> **Text passage**:
________________________________________
Tyler Hoffman


(he/him) · Spatial data scientist, statistician, computational thinker.

Email me: tdhoffman@asu.edu




Google Scholar


GSoC 2022 Progress Journal

Kedron Lab @ ASU



7. Revisiting the scikit-learn Structure

Posted 11 August 2022

Unfortunately, the syntax for the regimes models proved to be too difficult to set up. My mentors and I initially thought that formulaic’s pipe operator would be sufficient to create the groupings needed for a multilevel regimes model, but it turns out that the pipe in formulaic works differently. It’s designed for creating multiple models, like for a two-stage least squares. This finding makes it significantly more difficult to implement the regimes, and it’s not as high of a priority at this point in the project. The pull request for the formula implementation has been submitted and regimes can come at some point in the future.

After receiving confirmation that the spreg code must remain backwards-compatible, my mentors and I have shifted to designing a new package with a sleeker API which could exist in parallel. To do this, we’ve elected to revisit the scikit-learn design pattern and create spatial models which plug directly into it. As a result, the new package doesn’t need the ordinary least squares class (already implemented in sklearn.linear_model), so I’ve gotten to work rewriting the spatial lag and spatial error model classes in the scikit-learn design. They’ll each use the appropriate mixins and base classes for linear models, and should serve to plug and play directly with existing scikit-learn pipelines.

6. Production Ready

Posted 4 August 2022

The spreg.from_formula() function has been steadily getting closer and closer to library-grade code. Per the spreg Feature Enhancement Proposal instructions, I’ve added doc tests, unit tests, and a Jupyter notebook demonstrating the usage and verifying the code’s correctness. I’ve also polished up the code a lot, adding a few more features:

I’m now working on developing formula syntax for the regimes models that exist in spreg. Hopefully, I’ll be able to have that ready by tomorrow’s PySAL developer meeting so I can include it in my presentation. If not, then it will be something I can easily develop in the future now that the base code is prepared. Tomorrow I’ll initiate the bigger review process to get this code added to PySAL!

5. Divergence

Posted 27 July 2022

This week I was primarily occupied by moving to a new apartment, but I did manage to handle some small issues with the formula parser (see the commits in tdhoffman/spreg). The big news this week is in splitting the scope of this project: in the next week or so, I will move forward with polishing and testing the formula parser for spreg as it exists. I’ll submit that code for formal review and aim to get it accepted in the repository by September.

Separately, I’ll create a new package (name TBD, will add to Ongoing Links) that will serve as a reimagining of the spreg API. My goal with this package is to cleanly reexpress the functionality of spreg in a user-oriented way. Ideally, by the end of the second half of the summer I’ll have a full-fledged novel implementation of global spatial regression models, paving the way for its inclusion in PySAL and broader rethinking of the spatial model class structures.

4. Creating from_formula

Posted 18 July 2022

Progress on the spreg.from_formula() function has been steady. I’ve built a parser that accepts a new syntax for spatial lag and spatial error models. This syntax comes in two parts:

Importantly, all terms and operators MUST be space delimited in order for the parser to properly pick up on the tokens. The current design also requires the user to have constructed a weights matrix first, which I think makes sense as the weights functionality is well-documented and external to the actual running of the model.
________________________________________
> **Work order**: Copy the progress journal starting with "Kedron Lab @" and going on through "in the future.", switching every "formulaic" for "patsy".

> **Material supplied**:
________________________________________
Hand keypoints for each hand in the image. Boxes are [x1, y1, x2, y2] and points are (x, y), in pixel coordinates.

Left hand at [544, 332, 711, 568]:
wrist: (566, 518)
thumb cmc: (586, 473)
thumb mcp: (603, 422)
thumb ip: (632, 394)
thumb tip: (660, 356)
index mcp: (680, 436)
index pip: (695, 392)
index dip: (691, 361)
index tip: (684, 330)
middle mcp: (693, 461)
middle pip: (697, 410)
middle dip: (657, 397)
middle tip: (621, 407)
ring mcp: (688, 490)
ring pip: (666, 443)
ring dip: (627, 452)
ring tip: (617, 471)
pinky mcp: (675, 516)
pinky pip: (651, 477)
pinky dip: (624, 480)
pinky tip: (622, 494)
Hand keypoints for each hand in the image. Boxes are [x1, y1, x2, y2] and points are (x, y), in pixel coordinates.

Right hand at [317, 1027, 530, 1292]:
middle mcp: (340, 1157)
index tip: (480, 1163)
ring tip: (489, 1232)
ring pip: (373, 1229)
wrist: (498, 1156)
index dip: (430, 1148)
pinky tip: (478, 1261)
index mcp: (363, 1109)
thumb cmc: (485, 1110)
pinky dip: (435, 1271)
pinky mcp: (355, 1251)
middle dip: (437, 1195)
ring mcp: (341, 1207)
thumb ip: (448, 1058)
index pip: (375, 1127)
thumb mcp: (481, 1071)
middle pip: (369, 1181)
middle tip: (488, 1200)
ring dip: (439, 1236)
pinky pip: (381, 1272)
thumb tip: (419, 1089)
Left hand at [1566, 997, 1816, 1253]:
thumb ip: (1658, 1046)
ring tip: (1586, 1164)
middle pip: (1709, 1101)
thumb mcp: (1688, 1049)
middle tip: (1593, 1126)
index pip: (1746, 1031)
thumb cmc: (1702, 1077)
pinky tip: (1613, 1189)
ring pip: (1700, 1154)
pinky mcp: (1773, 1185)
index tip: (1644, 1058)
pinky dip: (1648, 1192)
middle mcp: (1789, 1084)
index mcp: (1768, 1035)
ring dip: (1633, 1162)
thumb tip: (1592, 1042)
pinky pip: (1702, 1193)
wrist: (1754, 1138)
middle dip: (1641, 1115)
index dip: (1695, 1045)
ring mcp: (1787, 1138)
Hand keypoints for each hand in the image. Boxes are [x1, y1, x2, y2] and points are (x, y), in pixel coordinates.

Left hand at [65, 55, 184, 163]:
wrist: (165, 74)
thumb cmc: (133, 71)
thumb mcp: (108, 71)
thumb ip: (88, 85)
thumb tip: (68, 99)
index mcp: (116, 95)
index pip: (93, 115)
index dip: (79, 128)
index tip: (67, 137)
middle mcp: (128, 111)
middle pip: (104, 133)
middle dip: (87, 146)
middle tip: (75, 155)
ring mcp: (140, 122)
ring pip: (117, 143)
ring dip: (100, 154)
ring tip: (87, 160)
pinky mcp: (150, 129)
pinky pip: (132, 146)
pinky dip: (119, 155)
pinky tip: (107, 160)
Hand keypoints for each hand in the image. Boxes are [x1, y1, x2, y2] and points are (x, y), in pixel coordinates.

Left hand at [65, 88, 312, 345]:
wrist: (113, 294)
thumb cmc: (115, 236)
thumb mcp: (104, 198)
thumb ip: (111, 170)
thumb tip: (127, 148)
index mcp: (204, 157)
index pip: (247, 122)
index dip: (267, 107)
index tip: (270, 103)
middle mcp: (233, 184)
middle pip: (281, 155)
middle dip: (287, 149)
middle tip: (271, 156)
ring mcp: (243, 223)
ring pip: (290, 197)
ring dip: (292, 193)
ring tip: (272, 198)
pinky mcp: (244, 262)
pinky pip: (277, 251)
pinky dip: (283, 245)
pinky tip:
________________________________________
> **Solution to this problem**:
Kedron Lab @ ASU



7. Revisiting the scikit-learn Structure

Posted 11 August 2022

Unfortunately, the syntax for the regimes models proved to be too difficult to set up. My mentors and I initially thought that patsy’s pipe operator would be sufficient to create the groupings needed for a multilevel regimes model, but it turns out that the pipe in patsy works differently. It’s designed for creating multiple models, like for a two-stage least squares. This finding makes it significantly more difficult to implement the regimes, and it’s not as high of a priority at this point in the project. The pull request for the formula implementation has been submitted and regimes can come at some point in the future.